Everyone remembers middle school and high school. It’s a roller coaster of hormones and trying to fit in. But aside from the crazy drama, it’s also a critical period in academic and intellectual development.

Which means you probably have vivid memories of your teachers from that time of your life. And if you’re looking at our lists of Secondary Education degrees, that means you might be interested in being on the other side of those memories—being the teacher who makes such a critical impact on young people year after year.

Most middle and high school teachers can report getting similar responses whenever they tell people what they do. Something along the lines of: “Wow, you’re brave,” or “I could never do that.”

Or in the words of a writer over at We Are Teachers:

Go to a party and tell somebody you teach third grade and they smile and coo at you.

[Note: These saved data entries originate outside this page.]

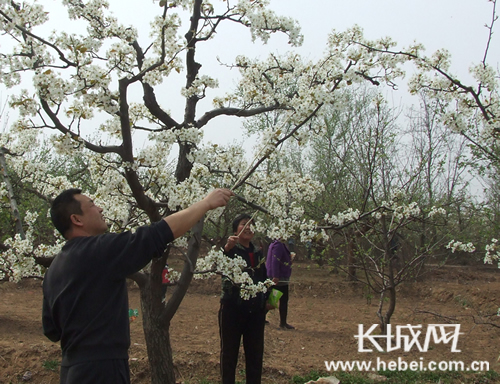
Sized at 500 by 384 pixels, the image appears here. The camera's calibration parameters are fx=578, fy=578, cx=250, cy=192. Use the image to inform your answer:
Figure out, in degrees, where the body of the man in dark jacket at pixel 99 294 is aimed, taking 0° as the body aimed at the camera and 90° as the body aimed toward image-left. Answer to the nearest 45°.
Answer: approximately 225°

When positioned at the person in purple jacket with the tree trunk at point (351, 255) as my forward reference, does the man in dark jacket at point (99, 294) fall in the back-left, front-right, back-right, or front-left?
back-right

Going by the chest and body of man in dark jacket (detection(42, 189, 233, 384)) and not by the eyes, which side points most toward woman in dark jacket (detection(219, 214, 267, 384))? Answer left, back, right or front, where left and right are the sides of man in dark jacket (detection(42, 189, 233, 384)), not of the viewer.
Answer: front

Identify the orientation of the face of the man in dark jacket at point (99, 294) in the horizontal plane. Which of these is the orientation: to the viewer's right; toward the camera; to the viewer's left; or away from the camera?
to the viewer's right

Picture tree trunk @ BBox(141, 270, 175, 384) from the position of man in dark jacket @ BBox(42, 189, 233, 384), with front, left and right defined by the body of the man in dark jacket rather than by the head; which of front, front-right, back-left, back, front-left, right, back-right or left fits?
front-left

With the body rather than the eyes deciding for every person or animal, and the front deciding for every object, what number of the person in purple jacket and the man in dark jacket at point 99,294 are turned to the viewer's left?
0
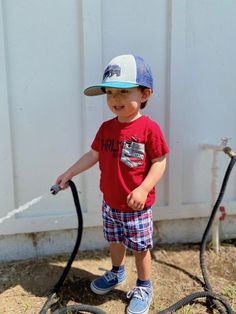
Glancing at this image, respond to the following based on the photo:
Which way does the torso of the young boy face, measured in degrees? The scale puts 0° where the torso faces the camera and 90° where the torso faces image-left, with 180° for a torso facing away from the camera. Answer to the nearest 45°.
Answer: approximately 45°

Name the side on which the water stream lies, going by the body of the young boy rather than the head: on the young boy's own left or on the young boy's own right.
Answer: on the young boy's own right
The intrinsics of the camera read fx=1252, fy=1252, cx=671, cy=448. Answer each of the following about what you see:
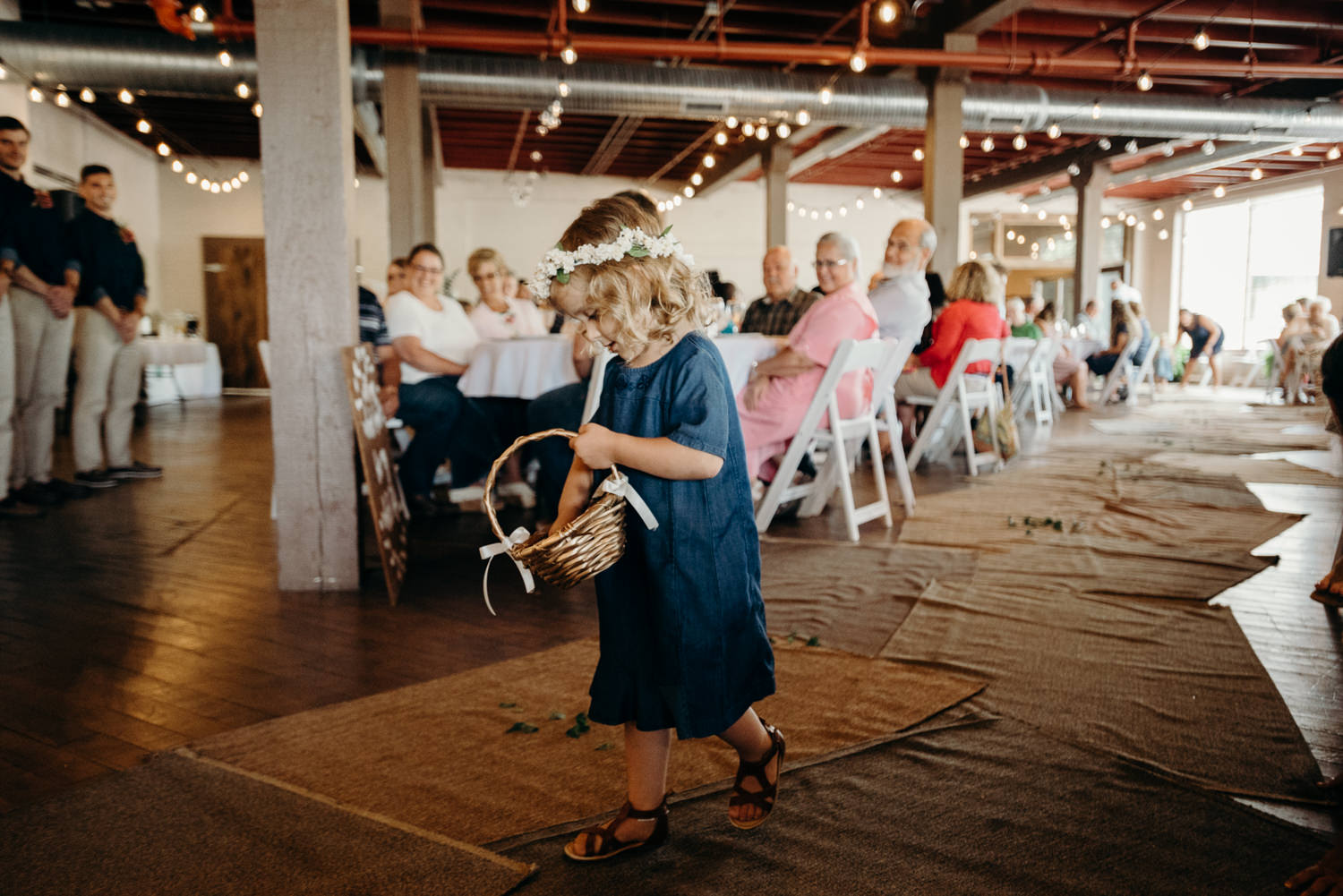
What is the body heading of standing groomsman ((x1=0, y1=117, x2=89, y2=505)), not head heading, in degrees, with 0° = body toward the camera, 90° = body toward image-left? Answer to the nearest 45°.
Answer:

Tell them you teach seventh grade and they have one of two responses. 1.) “Oh, wow, you must be a saint!” or 2.) take several steps back, shaking their heads, before running away and leaving all the hors d’oeuvres for you. That’s right, Teacher. Have some more spinach dip, you magnificent badass.

So are you up for the challenge? You don’t have to know right now, especially if you’re still just thinking about whether to study Secondary Education. But nevertheless, in order to help you think through it, let’s go through some of what the job takes, and what might be attractive about it for you.

First-off, teenage students care more about relationships than just about anything else. This means that they are constantly gauging their peers’ opinions in order to figure out how they should act.

Jennifer Gonzalez from Cult of Pedagogy discusses this phenomenon:

See if you can make this quality work for you: Find the most confident kids in class, the ones everyone looks up to, and try to get them to take on a new project or help you lead the charge toward some endeavor you want everyone else on board for. If Josie the cool girl says she likes Shakespeare, others are more likely to follow. Also, know that socializing is a huge motivator for middle school kids. If you promise five minutes of talking time at the end of class in exchange for hard work the rest of the hour, you’re likely to get full cooperation.

So if you think you can subtly intervene in teenagers’ lives, to use their interests to help them learn, then Secondary Education might be right for you. And it’s not just relationships with each other that are important for students in middle and high school. Gonzalez also notes that in this stage of their lives, teenagers are pulling away from their parents. And yet, they need adult influence and advice even more than before as they navigate the tricky paths of adolescence. So teachers have the unique opportunity to be mentors and helpers to kids who often feel lost and confused but are unlikely to turn to their parents for help.

Ben Johnson, writing at Edutopia, says something very similar to Gonzalez:

I have found that middle school students thrive on relationships and respond well to praise. Having fun, letting your hair down, sharing personal (relevant) experiences with them builds those relationships.

We’ve really only begun to scratch the surface of teaching middle and high school students. No doubt, it’s more complicated and rewarding and heartbreaking and inspiring than any blog post or webpage could ever convey. Nevertheless, hopefully someday we’ll read your article about how to succeed teaching Secondary Education!